-- YOUR GOAL --
Work through the records below and copy every line that includes "kicks".

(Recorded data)
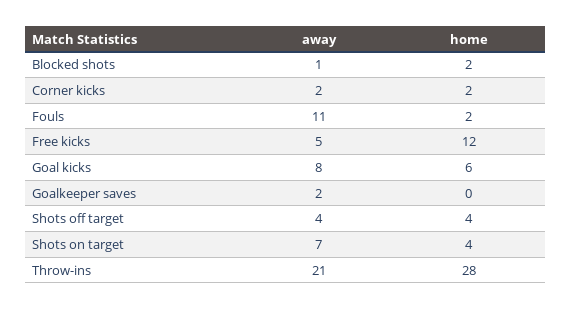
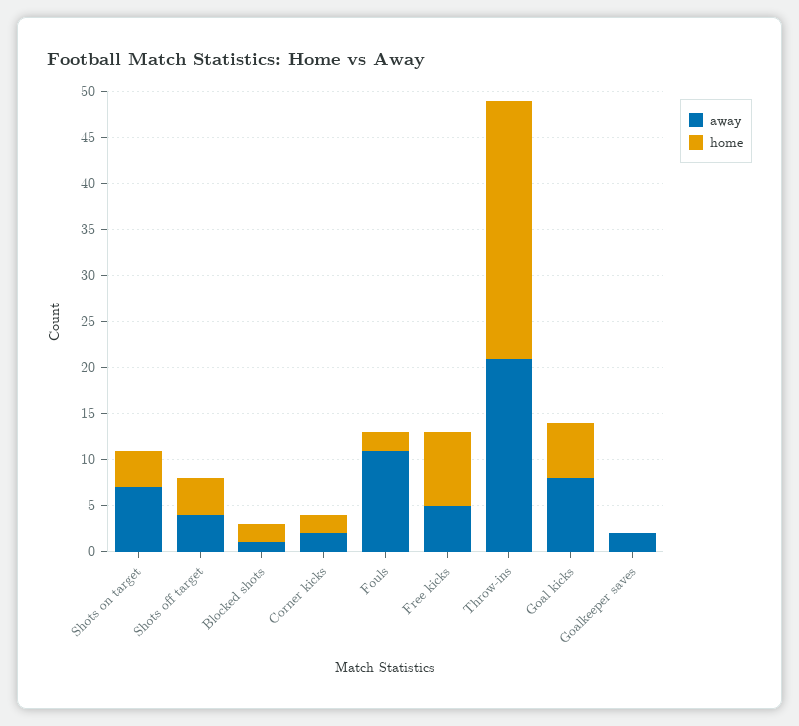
  {
    "away": {
      "Blocked shots": 1,
      "Corner kicks": 2,
      "Fouls": 11,
      "Free kicks": 5,
      "Goal kicks": 8,
      "Goalkeeper saves": 2,
      "Shots off target": 4,
      "Shots on target": 7,
      "Throw-ins": 21
    },
    "home": {
      "Blocked shots": 2,
      "Corner kicks": 2,
      "Fouls": 2,
-     "Free kicks": 12,
+     "Free kicks": 8,
      "Goal kicks": 6,
      "Goalkeeper saves": 0,
      "Shots off target": 4,
      "Shots on target": 4,
      "Throw-ins": 28
    }
  }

-- OUTPUT FOR THIS EXERCISE --
      "Corner kicks": 2,
      "Free kicks": 5,
      "Goal kicks": 8,
      "Corner kicks": 2,
-     "Free kicks": 12,
+     "Free kicks": 8,
      "Goal kicks": 6,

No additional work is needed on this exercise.